One day, while checking the Object Storage console, I noticed a warning:
Uncommitted multipart uploads count: More than 1,000 uploads
What made this puzzling was:
- The referenced paths didn’t exist in the bucket
- No corresponding “folders” were visible
- Recent backups looked perfectly fine
This post documents what that warning actually means and how to safely clean up those orphaned uploads.
What Are “Uncommitted Multipart Uploads”?
Object Storage uses multipart uploads automatically for large files.
A multipart upload works in two phases:
- Upload object parts
- Commit the upload to assemble the final object
If an upload fails before the commit step (for example due to a crash, timeout, restart, or transient network issue), the uploaded parts remain as an incomplete multipart upload.
Key characteristics:
- These are not real objects
- They do not appear in the Objects list
- They consume backend resources
- OCI does not automatically delete them
Once the number grows large, OCI displays a warning.
Why These Uploads Are Invisible in the Console
Object Storage is a flat namespace.
“Folders” are simply prefixes that exist only when at least one object is present.
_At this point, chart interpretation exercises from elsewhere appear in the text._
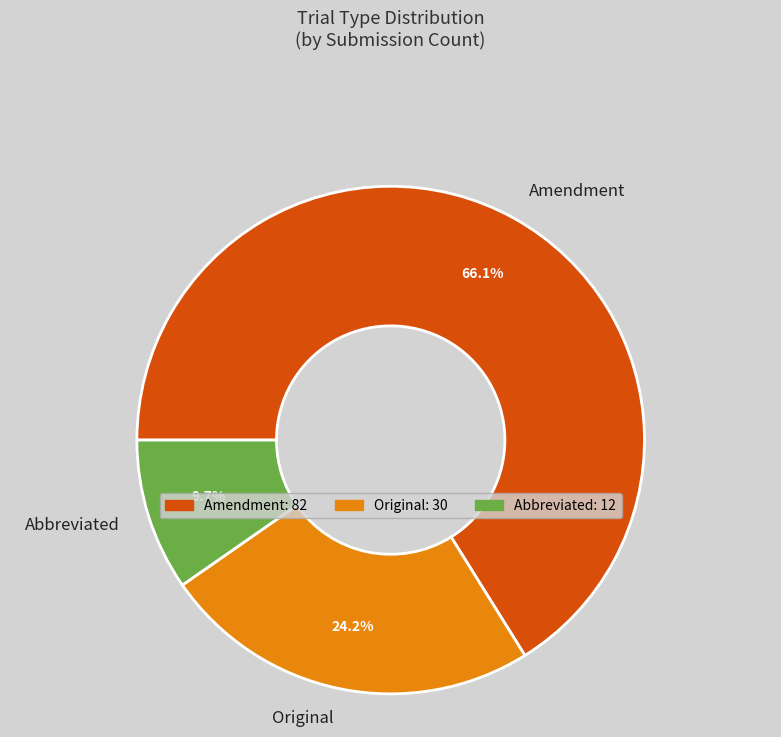

Which category has the smallest portion of the pie?

Abbreviated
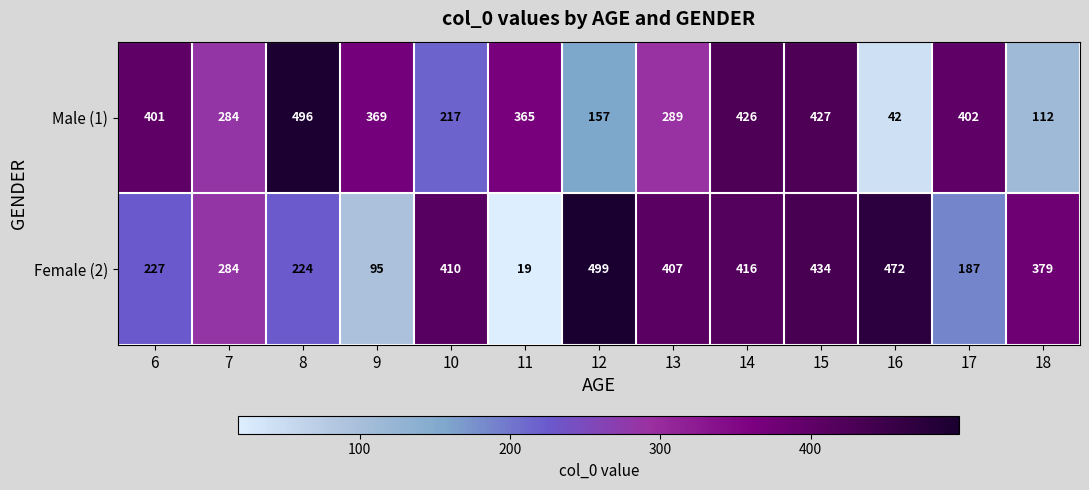

How many series are shown in this chart?

2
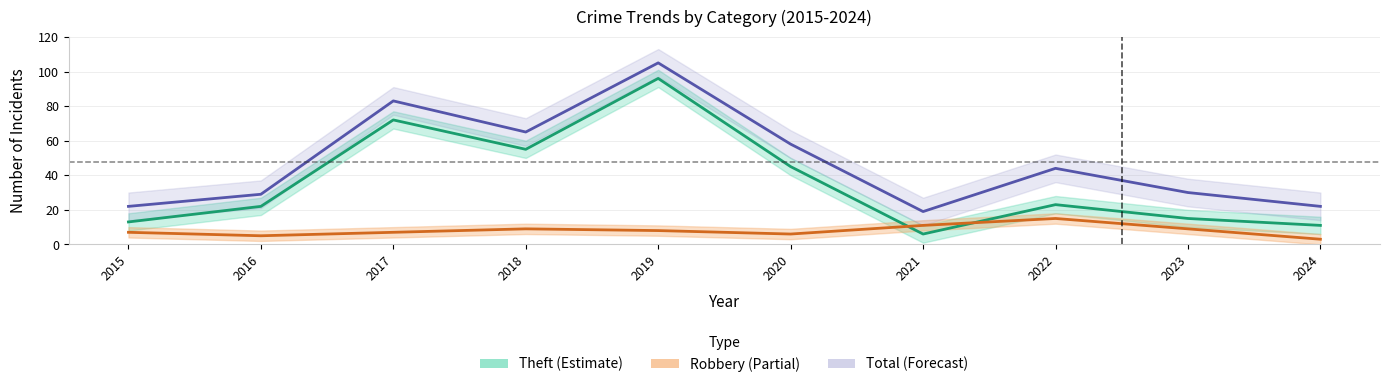

In Total, how many points are lower than both neighbors (excluding endpoints)?

2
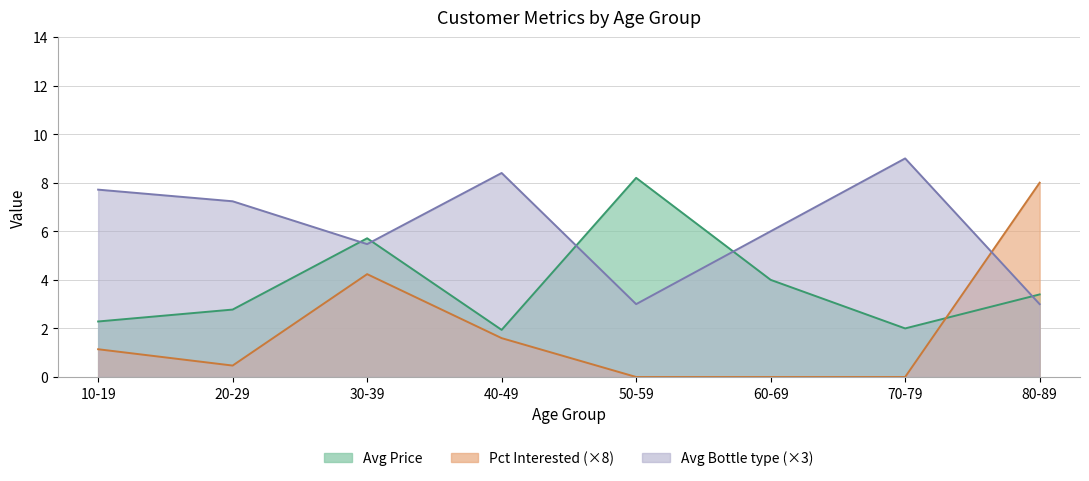

List the series in order of their overall mean, highest first.

Avg Price, Avg Bottle type, Pct Interested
Because incomplete multipart uploads never produce a final object:
- No object exists
- No prefix hierarchy exists
- Nothing shows up in the bucket view
The only way to see them is via multipart upload listing, which is not always exposed in the OCI Console.
Step 1: Set Up OCI CLI
To investigate further, I used the OCI CLI.
Verification:
Step 2: List Multipart Uploads
To list all incomplete multipart uploads:
oci os multipart list --bucket-name obj-store --namespace <namespace> --all
Sample output:
{
"object": "backup/2025/09/06/.../DATA_EXPORT.dmp",
"upload-id": "f8544f02-67ba-2112-15fb-a8df3448457a",
"time-created": "2025-09-06T22:00:55Z"
}
Important detail:
The object field represents the intended object name, not an actual file.
Step 3: Is It Safe to Delete These?
Yes — always.
Aborting a multipart upload:
- Deletes only temporary upload parts
- Never deletes completed objects
- Never affects visible data
Step 4: Abort a Single Multipart Upload (Manual Test)
/path/to/oci os multipart abort --bucket-name obj-store --namespace <namespace> --object-name "backup/2025/09/06/.../DATA_EXPORT.dmp" --upload-id f8544f02-67ba-2112-15fb-a8df3448457a --force
Step 5: Generate Cleanup Commands for Review
oci os multipart list --bucket-name obj-store --namespace <namespace> --all --query "data[].{object:object,upload_id:\"upload-id\"}" --output json | jq -r '
.[] |
"echo /path/to/oci os multipart abort --bucket-name obj-store --namespace <namespace> --object-name \"" +
.object +
"\" --upload-id " +
.upload_id +
" --force"
'
Lessons Learned
- Multipart uploads can fail silently
- Orphaned uploads are invisible in the bucket view
- OCI does not auto-clean multipart uploads
- CLI access is essential for Object Storage hygiene
- Periodic cleanup is a useful safety net
Closing Thoughts
This issue wasn’t about missing data — it was about invisible leftovers.
If you use OCI Object Storage for large uploads, understanding multipart upload behavior and cleanup is essential for long-term operational hygiene.